Even more perplexing is the prevalence of RNA molecules transcribed entirely from gene-free portions of the genome. Non-protein-coding (NPC) RNA transcripts were previously known to exist, but the ENCODE project identified many new ones. Again, their purpose is unknown.

As intriguing as these findings are, Snyder is even more excited that the project has identified new regulatory regions—portions of the genome that do not encode proteins but instead, control when, where and how much genes are expressed. A slew of recent studies have linked complex diseases with variations in NPC regions of the human genome that could have regulatory functions.

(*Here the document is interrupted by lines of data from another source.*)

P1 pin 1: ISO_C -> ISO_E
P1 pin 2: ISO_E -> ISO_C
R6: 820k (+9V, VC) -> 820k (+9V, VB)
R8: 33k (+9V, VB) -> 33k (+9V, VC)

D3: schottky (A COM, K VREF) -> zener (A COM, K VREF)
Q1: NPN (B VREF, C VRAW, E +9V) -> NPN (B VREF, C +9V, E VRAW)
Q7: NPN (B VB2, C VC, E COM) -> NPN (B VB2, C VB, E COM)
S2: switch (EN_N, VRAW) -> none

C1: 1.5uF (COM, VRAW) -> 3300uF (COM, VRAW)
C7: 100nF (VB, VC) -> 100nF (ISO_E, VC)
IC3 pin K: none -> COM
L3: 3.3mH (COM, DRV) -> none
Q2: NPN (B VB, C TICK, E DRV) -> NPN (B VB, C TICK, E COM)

In May, for example, two independent groups linked heart disease with DNA variations in NPC portions of chromosome 9, and in April, a diabetes-linked variation was found in the same NPC region, along with six other variations found elsewhere in the genome. Might some of these variations in NPC DNA promote disease by interfering with the expression of genes at distal sites?

Snyder and his collaborators hope to answer questions like this by mapping out where all the regulatory regions are and how they work. “To me,” he says, “this is really what the ENCODE project is all about.”

The next step is for scientists to go from looking at just 1 percent of the genome to analyzing the whole thing. As daunting as that sounds, Elise A. Feingold, Ph.D., the program director for ENCODE at NHGRI, believes there’s good reason to be optimistic.

“The pilot project was a success,” says Feingold, who earned one of the first Ph.D. degrees from the School of Medicine’s Department of Genetics (then Human Genetics) in 1986. “It shows we can do this.”

And because cheaper, faster technologies keep popping up, Feingold believes it won’t be prohibitively expensive or time-consuming to do. NIH has set aside $100 million to fund the scaled-up project for the next four years. This might not be enough to fully analyze the whole genome, Feingold concedes, but “we’ll get a good way there.”